Thursday, October 28, 2010

Eat Your Greens

A while back my friend Meghann posted this as her facebook status:

"Someday, I'm sure my children will be shocked to find out not every Mom put Kale in everything."

It made me giggle because, as a CSA farmer, the question I most frequently receive from members is "What do I do with all of this kale?" or chard, mizuna, arugula, escarole, sorrel, or whichever green things are being tucked into the shares that particular week. I have a hard time not responding with this simple statement: Eat it.

Chard growing in the morning light.
CSA fields tend to be a bit messier than home gardens,
but we still manage to grow the good stuff!

That isn't meant to be flippant. It's just that, well, that's what I do with it. In my house we munch on raw greens just because they're there, make them into salads, and add them to at least half of the dinners we cook. In fact, my family and I like greens so much that I get kind of sad when winter comes and the greens stop growing. So, not only do I eat my greens, I dry kale and chard so that I can eat even more of them later.

I know that the kale chip, oiled and seasoned kale dried for snacking, is pretty hot right now, and those are good, but I am talking about simply drying greens so that they can be added to dishes during the off season.

It is an easy process, and now is the time of year to do it. 


 I use an electric dehydrator, though you could just as easily use your stove or a solar dehydrator. We use what we have - even if it isn't the most efficient option. A solar dehydrator is certainly on our wish list...

Cut or tear the greens into small pieces and lay them out on the dehydrator tray. Space them evenly, so that they are not touching.



Dry them overnight on the lowest setting. When they are done they will look pretty much they same as they did when you started, just a little duller and more velvety, and they will be crisp.

Well dried Kale.

Crisp Rainbow Chard.



Pack the dried greens into jars, close the jars tightly, and the greens will keep all winter long.

Dried kale, ready for a season of storage.
Now that you have dried your greens, you may be left with that lingering question. "What do I do with all of this (dried) kale?" Once again, my answer is simple: Eat it.

The recipe below is almost as easy as the drying itself. It makes a hearty breakfast, a satisfying lunch, or a comforting low key dinner. It really just depends on how you look at things. You can also throw a handful of the dried greens into many of your standard dishes. I suggest starting with spaghetti sauce. Once you see how tasty that is, go from there. Be extremely creative.

THE DATA —
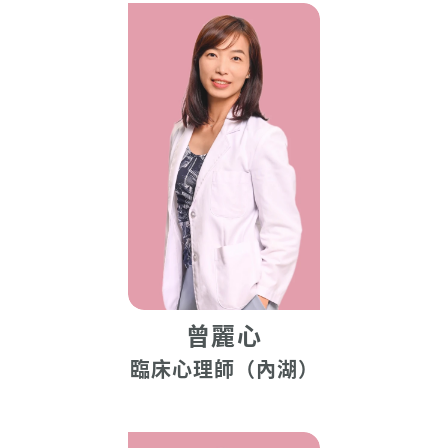
曾麗心
臨床心理師（內湖）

INSTRUCTIONS —
1. Answer these questions from the post on drying greens:
(a) On what setting should the greens be dried overnight?
(b) Which standard dish does the writer suggest trying first with a handful of dried greens?
(c) What kind of dehydrator is on the writer's wish list?
2. Rewrite the stretch of the post on drying greens from "Well dried Kale." through "simple: Eat it.", changing "Rainbow Chard" to "Swiss Chard".
3. According to the post on drying greens, why does the writer dry kale and chard?
Rely solely on the post on drying greens when responding.

TASK RESPONSES —
1.
(a) The lowest setting.
(b) Spaghetti sauce.
(c) A solar dehydrator.

2.
Well dried Kale.

Crisp Swiss Chard.



Pack the dried greens into jars, close the jars tightly, and the greens will keep all winter long.

Dried kale, ready for a season of storage.
Now that you have dried your greens, you may be left with that lingering question. "What do I do with all of this (dried) kale?" Once again, my answer is simple: Eat it.

3. The writer's family likes greens so much that the writer gets sad when winter comes and the greens stop growing. Drying kale and chard lets the family eat even more of them later, during the off season.